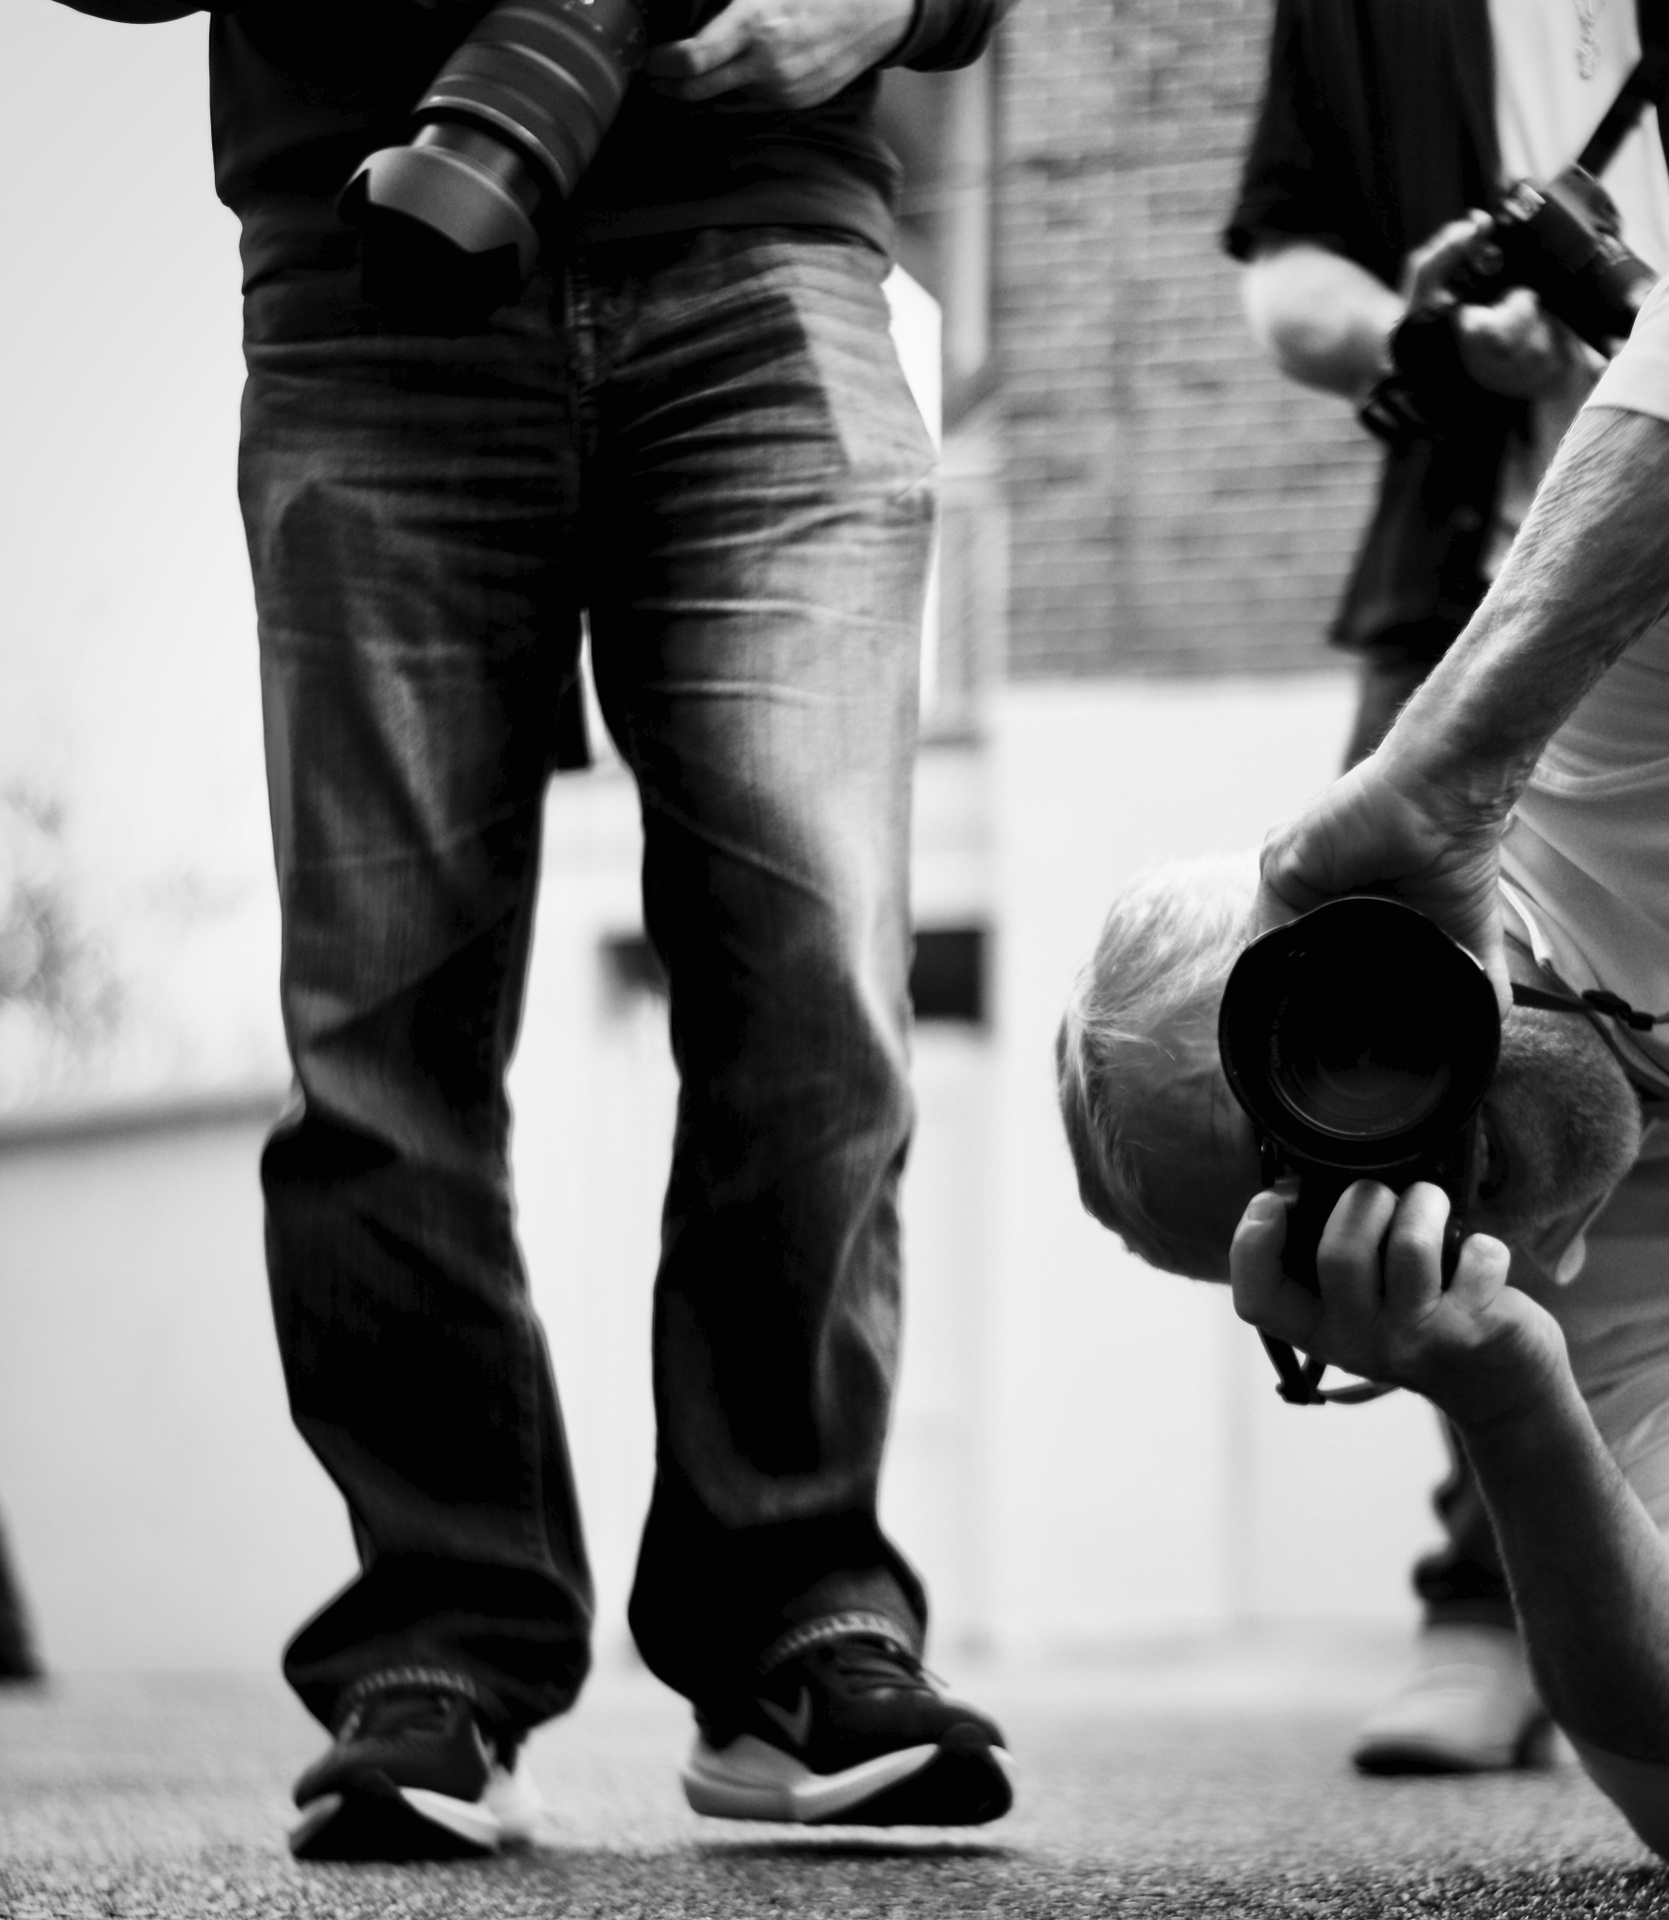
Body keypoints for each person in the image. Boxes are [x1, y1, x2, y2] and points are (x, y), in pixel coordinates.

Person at [57, 0, 1015, 1861]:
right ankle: (441, 1646)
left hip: (767, 254)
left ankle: (792, 1616)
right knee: (382, 1030)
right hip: (376, 251)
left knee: (815, 998)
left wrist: (894, 2)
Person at [1059, 179, 1669, 1868]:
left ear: (1339, 932)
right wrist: (1514, 1410)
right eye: (1307, 1187)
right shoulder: (1596, 1320)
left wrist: (1456, 759)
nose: (1393, 1143)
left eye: (1317, 1061)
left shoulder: (1602, 719)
┄┄┄┄┄┄┄┄┄┄
## Brief
Please return exactly the lines from the one containing "left knee: (815, 998)" through the end of the entries above, adding no other line.

## Solved problem
left knee: (815, 998)
left wrist: (894, 2)
Person at [1059, 179, 1669, 1868]:
left ear: (1339, 932)
right wrist: (1514, 1410)
right eye: (1307, 1187)
right shoulder: (1596, 1320)
left wrist: (1456, 759)
nose: (1393, 1143)
left eye: (1317, 1061)
left shoulder: (1602, 719)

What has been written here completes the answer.